(What you are asked to do): Omit the pictures and output every entry below exactly as written.

======== Available data

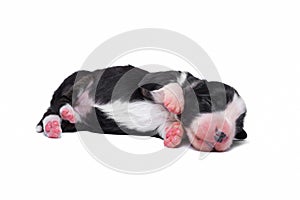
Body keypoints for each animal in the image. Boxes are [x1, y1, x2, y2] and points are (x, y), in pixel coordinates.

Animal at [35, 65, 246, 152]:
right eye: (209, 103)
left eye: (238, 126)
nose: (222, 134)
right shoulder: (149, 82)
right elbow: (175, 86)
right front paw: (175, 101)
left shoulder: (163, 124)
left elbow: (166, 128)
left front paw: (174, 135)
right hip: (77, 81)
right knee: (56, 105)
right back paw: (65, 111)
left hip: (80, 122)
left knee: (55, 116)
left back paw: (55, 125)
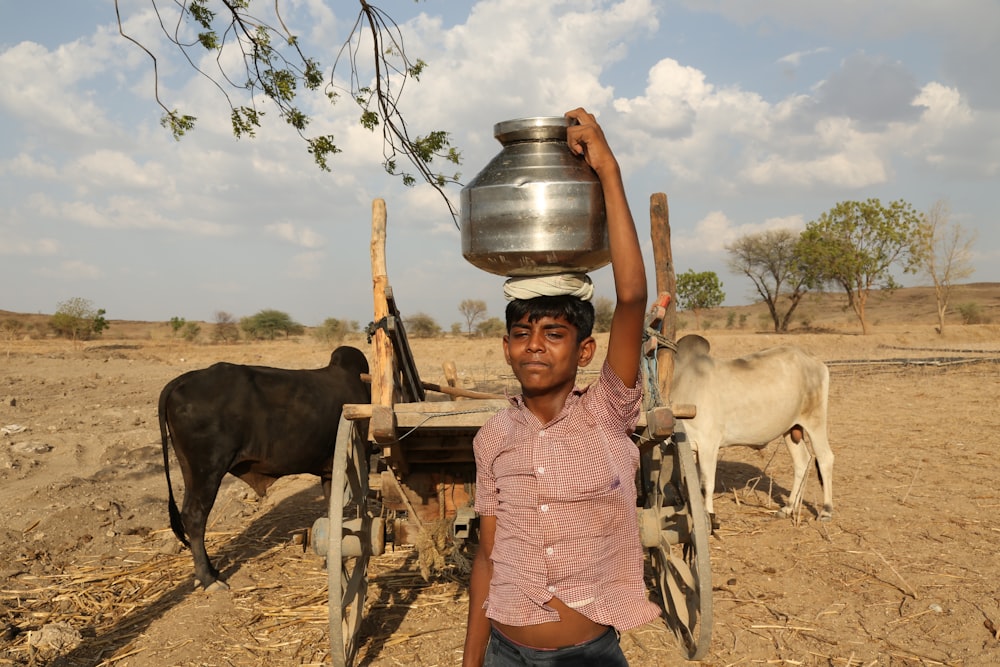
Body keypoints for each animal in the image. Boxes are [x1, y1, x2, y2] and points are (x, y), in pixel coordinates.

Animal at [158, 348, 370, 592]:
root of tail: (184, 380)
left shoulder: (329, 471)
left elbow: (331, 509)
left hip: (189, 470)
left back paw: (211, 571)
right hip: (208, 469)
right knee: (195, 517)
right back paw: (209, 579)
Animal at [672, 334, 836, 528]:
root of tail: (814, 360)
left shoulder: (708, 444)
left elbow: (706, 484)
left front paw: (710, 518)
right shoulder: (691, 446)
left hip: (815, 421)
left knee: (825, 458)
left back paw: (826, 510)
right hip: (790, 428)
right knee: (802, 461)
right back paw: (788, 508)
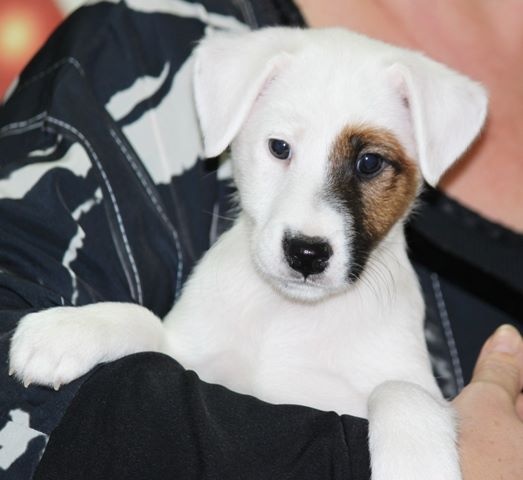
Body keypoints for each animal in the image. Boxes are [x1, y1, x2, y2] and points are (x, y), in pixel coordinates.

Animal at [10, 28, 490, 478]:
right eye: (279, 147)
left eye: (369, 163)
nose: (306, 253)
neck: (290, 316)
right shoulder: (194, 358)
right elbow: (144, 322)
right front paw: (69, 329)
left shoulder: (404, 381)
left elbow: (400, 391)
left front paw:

================

(Written answer):
Body keypoints for each animal in the image. Boxes are [x1, y1, x2, y2] and points are (x, y), in pixel coordinates.

Animal at [35, 65, 246, 152]:
right eye: (209, 103)
left eye: (238, 126)
nose: (222, 134)
right shoulder: (149, 82)
right elbow: (175, 86)
right front paw: (175, 101)
left shoulder: (163, 124)
left elbow: (166, 128)
left front paw: (174, 135)
right hip: (77, 81)
right knee: (56, 105)
right back paw: (65, 111)
left hip: (80, 122)
left knee: (55, 116)
left back paw: (55, 125)
Body keypoints for each animal in the image. Boxes are [x1, y1, x2, y2] and points are (x, y), in pixel coordinates.

Animal at [158, 348, 370, 592]:
root of tail: (184, 380)
left shoulder: (329, 471)
left elbow: (331, 509)
left hip: (189, 470)
left back paw: (211, 571)
right hip: (208, 469)
right knee: (195, 517)
right back paw: (209, 579)
Animal at [672, 334, 836, 528]:
root of tail: (814, 360)
left shoulder: (708, 444)
left elbow: (706, 484)
left front paw: (710, 518)
right shoulder: (691, 446)
left hip: (815, 421)
left knee: (825, 458)
left back paw: (826, 510)
right hip: (790, 428)
right knee: (802, 461)
right back paw: (788, 508)
Body keypoints for each animal in the image. Boxes are [x1, y1, x2, y2] and points are (x, y), in pixel coordinates.

Animal at [10, 28, 490, 478]:
right eye: (279, 147)
left eye: (369, 163)
nose: (306, 253)
neck: (290, 316)
right shoulder: (194, 358)
right elbow: (144, 322)
right front paw: (69, 329)
left shoulder: (404, 381)
left elbow: (400, 391)
left front paw:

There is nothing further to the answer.